The new meeting was scheduled for 8am at the finance ministry.
Talks between the Troika’s Cyprus mission and the Cyprus government to finalise the fifth update of the country’s economic adjustment programme entered the final stretch yesterday but the pending foreclosures bill loomed over discussions.
With regard to the controversial bill, disagreements on its provisions between the government and the Troika have yet to be bridged. After the plan to have the bill ready for approval by the Council of Ministers last Wednesday fell through, the aim was moved to have it finalised and approved during the Council’s next session on Monday.
But the government’s assertive stance on the foreclosures bill has done little to ease opposition concerns. Accusations against the government of succumbing to Troika’s demands unquestioningly, as well as cries of a disastrous wave of mass foreclosures to come, show no sign of slowing down. Even ruling DISY’s leader Averof Neophytou criticised the effort to paint effectively unregulated foreclosures as the answer to banks’ woes.
“Banking institutions in Cyprus function not as banks but as loan-collection agencies,” he said in a news conference on Thursday. “A banking system receives deposits, grants loans, extends credit, offers reasonable interest rates, and sets efficient repayment timeframes.

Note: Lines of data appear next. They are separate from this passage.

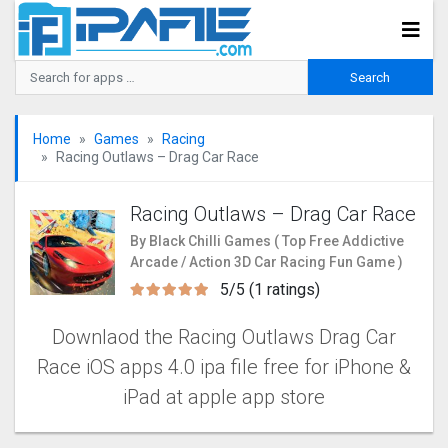
Home
Games
Racing
Racing Outlaws – Drag Car Rac‪e‬
Racing Outlaws – Drag Car Rac‪e‬
By Black Chilli Games ( Top Free Addictive
Arcade / Action 3D Car Racing Fun Game )
5/5 (1 ratings)
Downlaod the Racing Outlaws Drag Car
Rac‪e iOS apps 4.0 ipa file free for iPhone &
iPad at apple app store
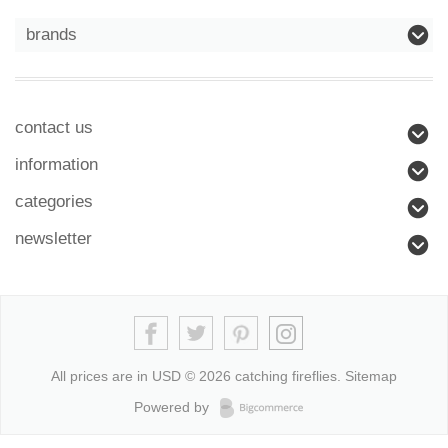
brands
contact us
information
categories
newsletter
All prices are in
USD
© 2026 catching fireflies.
Sitemap
Powered by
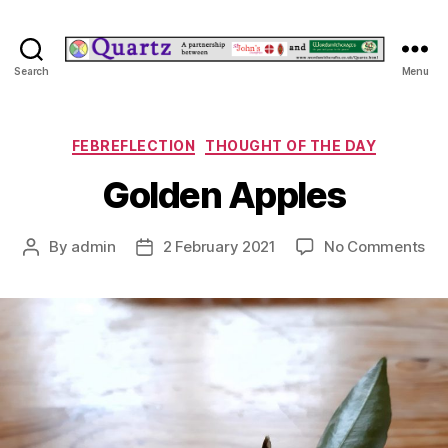
Quartz
Search
Menu
Categories
FEBREFLECTION
THOUGHT OF THE DAY
Golden Apples
on
By
admin
2 February 2021
No Comments
Post
Post
Go
author
date
App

The Cypriot banking system exhibits almost none of these characteristics right now.”
“Therefore,” he added, “the populist approach that the high numbers of non-performing loans have come about due to a lack in foreclosures legislation is just part of the problem.”
Meanwhile, local press reported that in the face of the Troika’s insistence on the bill’s provisions, the government has found itself out of options with regard to getting its way on the point of allowing defaulting borrowers to avail themselves of the justice system to challenge foreclosure proceedings. The Troika was unyielding in keeping foreclosure proceedings private.
Daily Politis reported yesterday that as a result of the Troika’s refusal to accept court involvement in private foreclosure proceedings, the government focused on engineering more effective loan restructuring mechanisms in order to mitigate the risk of mass foreclosures.
But the thorniest remaining point of disagreement, the paper reported, was the Troika’s refusal to agree to a provision that the final selling price of foreclosed properties cannot be set below half of its appraised value, insisting that market forces should be left to determine selling prices.
According to Politis, the bill has been shaped to reflect the Troika’s demands and provides for a six-stage foreclosure process.
Initially, lender and borrower will be required to come to the table in order to negotiate the restructuring of the loan.
Failing the first step, the two parties must agree on an appraised price for the mortgaged property, and if still no agreement can be reached, the issue will be referred to an arbitrating body.
After a selling price has been determined for the property, a public auction will be carried out by the lender. The minimum selling price will be set at 80 per cent of the property’s appraised value, and bidding will remain open for three months.
At the end of the three-month window, price restrictions will be lifted completely and the property will be auctioned off in the free market to the highest bidder.
However, it has been agreed that primary residences are exempted from the provisions of the bill. These will be included in the legal framework governing insolvency, which is expected to be finalised by year end.